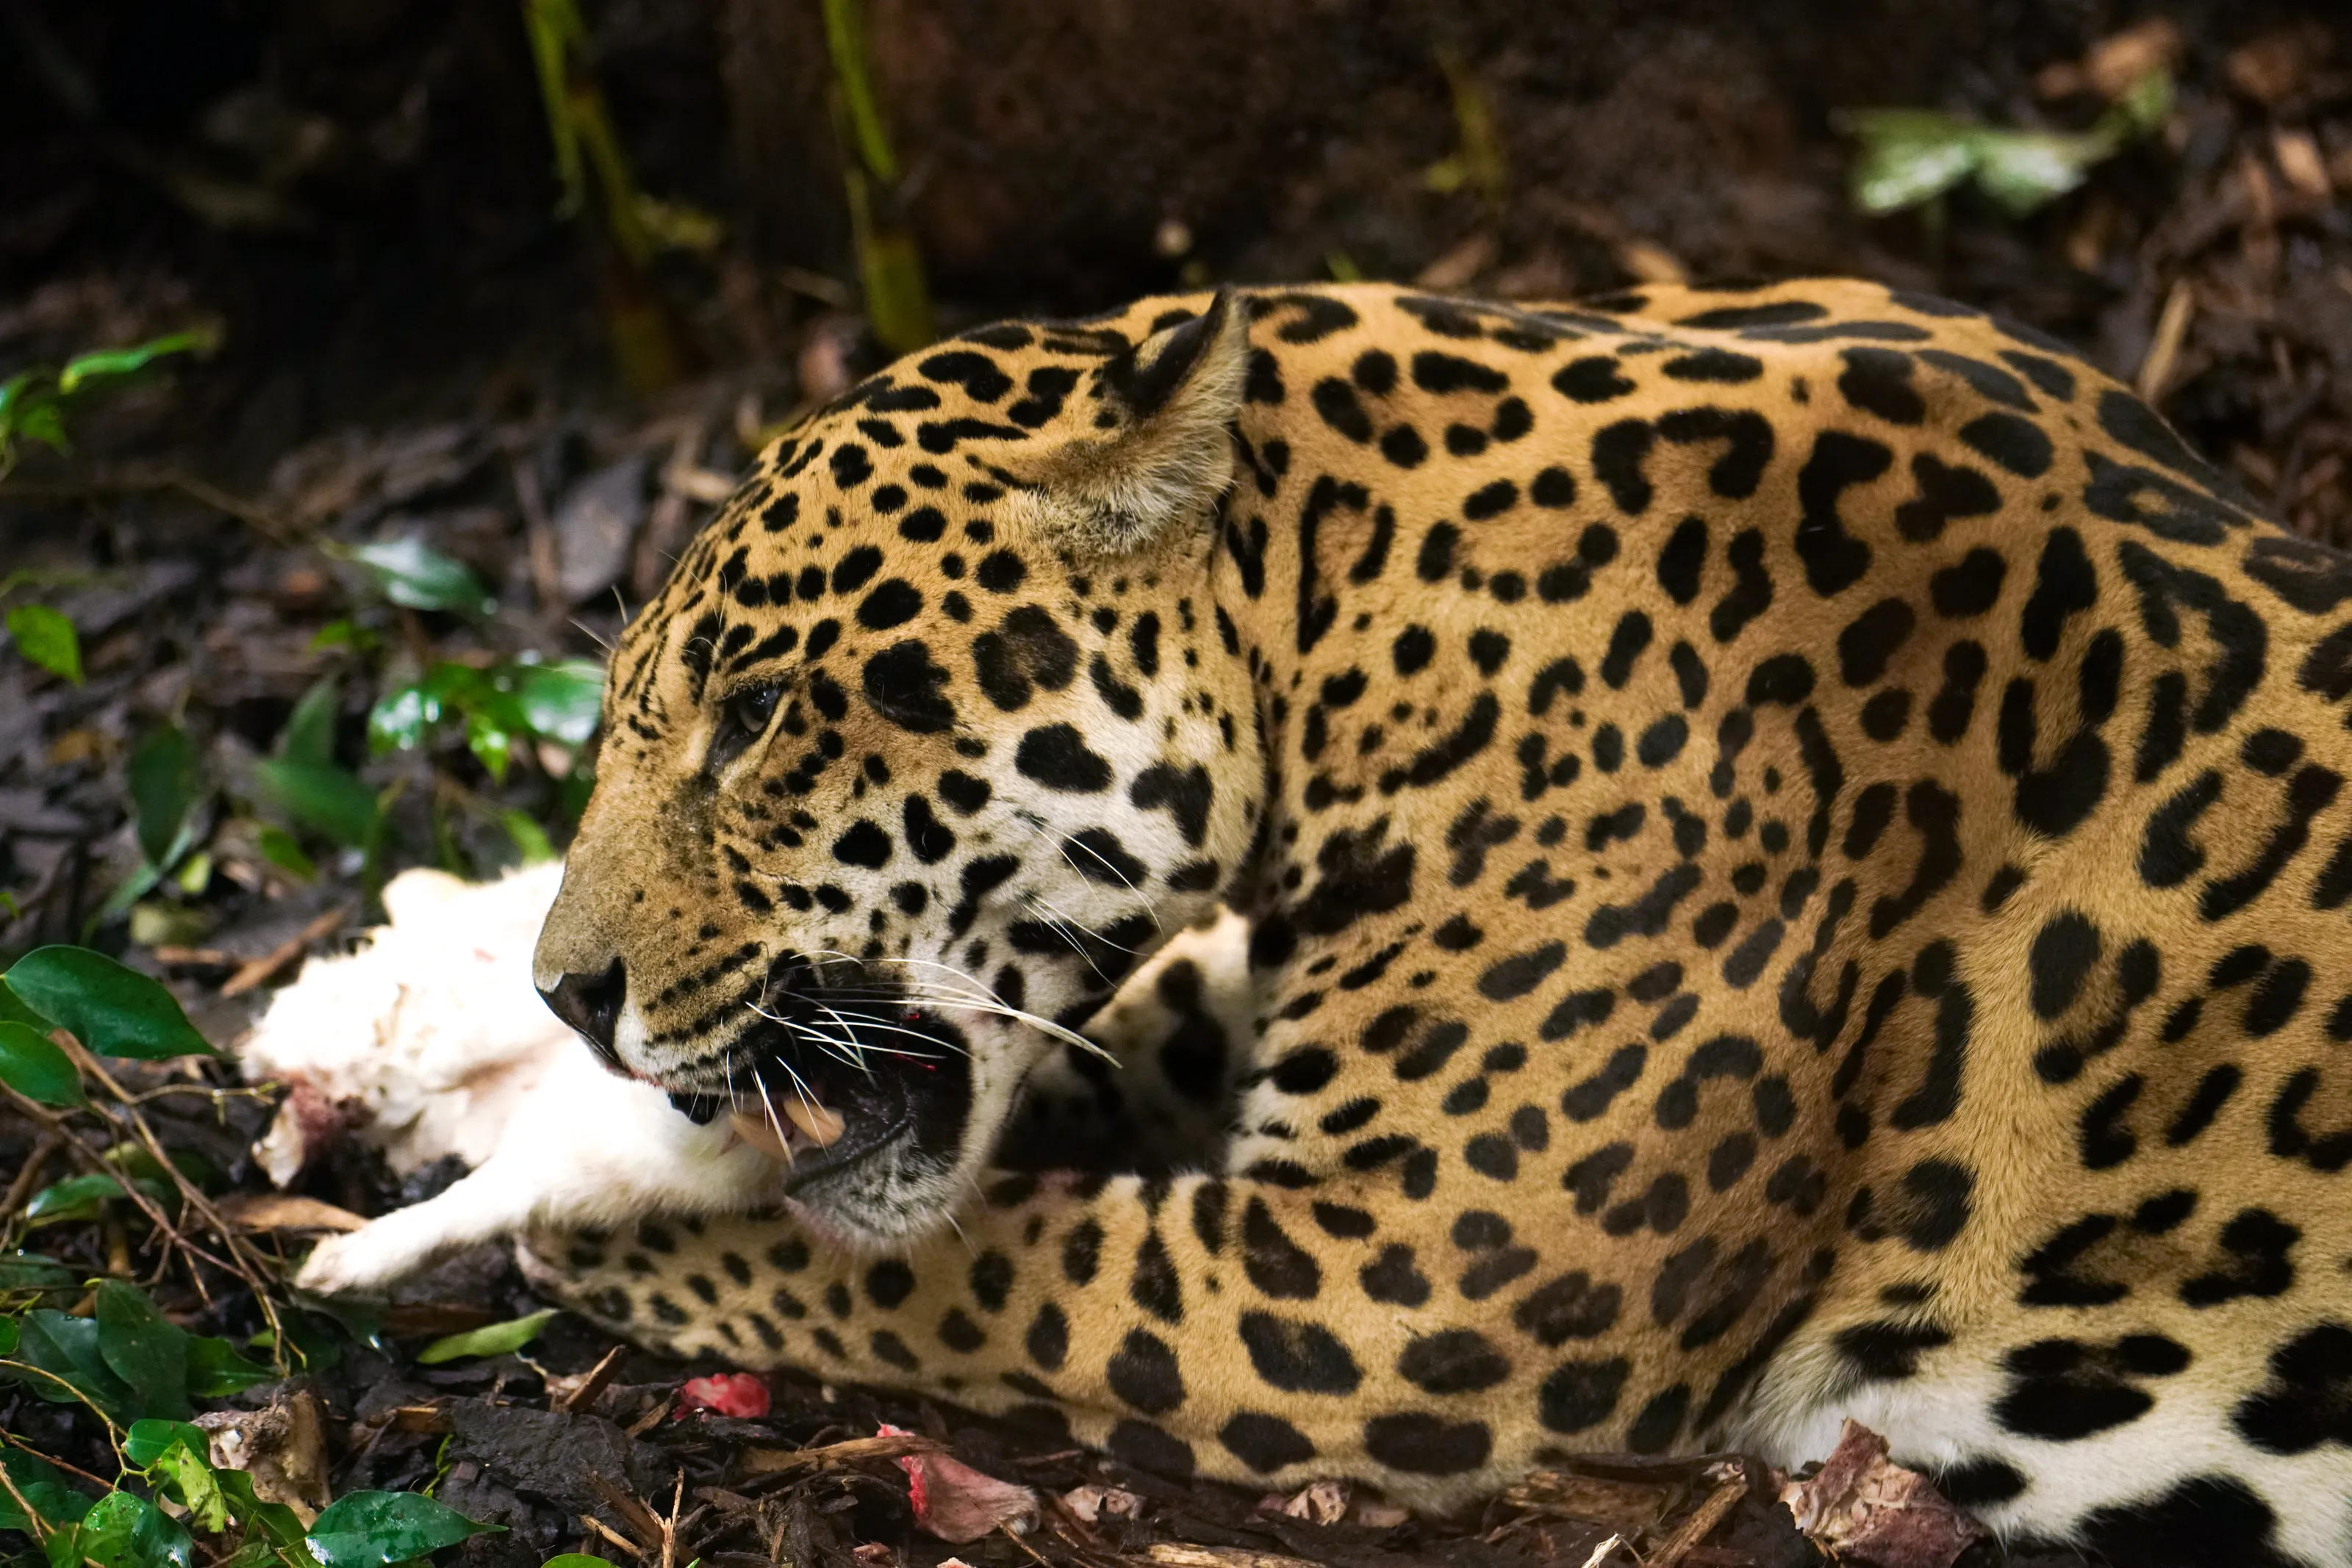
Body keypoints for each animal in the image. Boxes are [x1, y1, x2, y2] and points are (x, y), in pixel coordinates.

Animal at [506, 279, 2352, 1566]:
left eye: (756, 713)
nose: (562, 994)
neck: (1348, 612)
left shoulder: (1390, 1286)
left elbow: (986, 1269)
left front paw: (594, 1231)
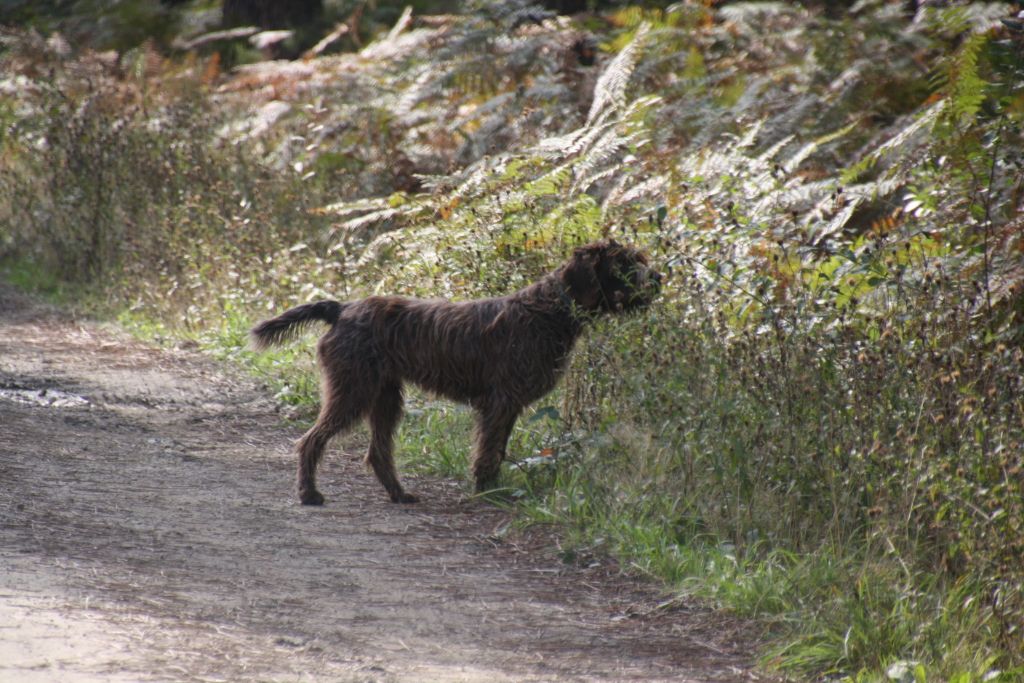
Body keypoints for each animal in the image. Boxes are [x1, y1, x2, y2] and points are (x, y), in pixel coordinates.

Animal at [251, 237, 659, 505]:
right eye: (623, 264)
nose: (656, 278)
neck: (548, 311)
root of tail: (343, 308)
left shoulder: (506, 406)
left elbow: (497, 450)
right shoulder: (501, 402)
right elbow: (489, 453)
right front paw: (489, 494)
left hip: (385, 397)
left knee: (378, 452)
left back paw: (399, 494)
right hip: (353, 391)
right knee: (311, 440)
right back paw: (309, 494)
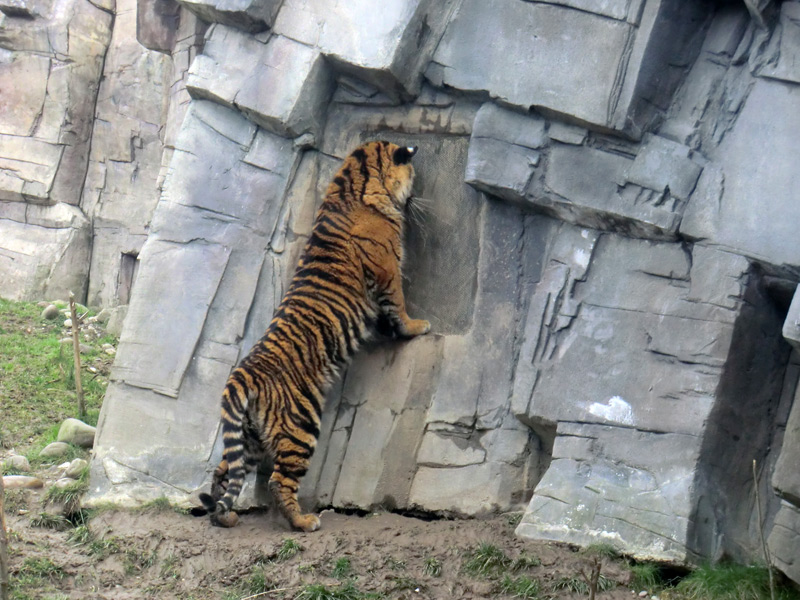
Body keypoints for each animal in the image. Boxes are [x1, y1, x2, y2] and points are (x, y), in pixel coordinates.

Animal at [195, 139, 432, 528]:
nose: (415, 198)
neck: (352, 185)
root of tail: (240, 376)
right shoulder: (387, 270)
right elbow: (398, 305)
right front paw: (417, 327)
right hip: (300, 425)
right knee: (278, 480)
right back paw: (304, 522)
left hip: (248, 436)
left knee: (224, 471)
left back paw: (225, 517)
# # #
*Work request*
From top to bottom, restate the records above exactly and omit every picture.

*Response to this exercise*
Body keypoints for each animal in the image. Boxes are [x1, y1, x2, y2] and points are (x, y), in pixel coordinates.

Animal at [506, 279, 2352, 1566]:
left eye: (756, 713)
nose: (562, 994)
neck: (1348, 612)
left shoulder: (1390, 1286)
left elbow: (986, 1269)
left front paw: (594, 1231)
Body keypoints for each animal in the image. Boxes are [x1, y1, x2, y2] and points are (x, y), in pixel coordinates.

Animal at [251, 237, 659, 505]:
right eye: (623, 264)
nose: (656, 278)
neck: (548, 311)
root of tail: (343, 308)
left shoulder: (506, 406)
left elbow: (497, 450)
right shoulder: (501, 402)
right elbow: (489, 453)
right front paw: (489, 494)
left hip: (385, 397)
left knee: (378, 452)
left back paw: (399, 494)
right hip: (353, 391)
right knee: (311, 440)
right back paw: (309, 494)
Body keypoints for each animal in the image. Boxes are [x1, y1, x2, y2] and points are (x, y), in pixel coordinates.

Animal at [195, 139, 432, 528]:
nose: (415, 198)
neck: (352, 185)
root of tail: (240, 376)
right shoulder: (387, 270)
right elbow: (398, 305)
right front paw: (417, 327)
right hip: (300, 425)
right knee: (278, 480)
right back paw: (304, 522)
left hip: (248, 436)
left knee: (224, 471)
left back paw: (225, 517)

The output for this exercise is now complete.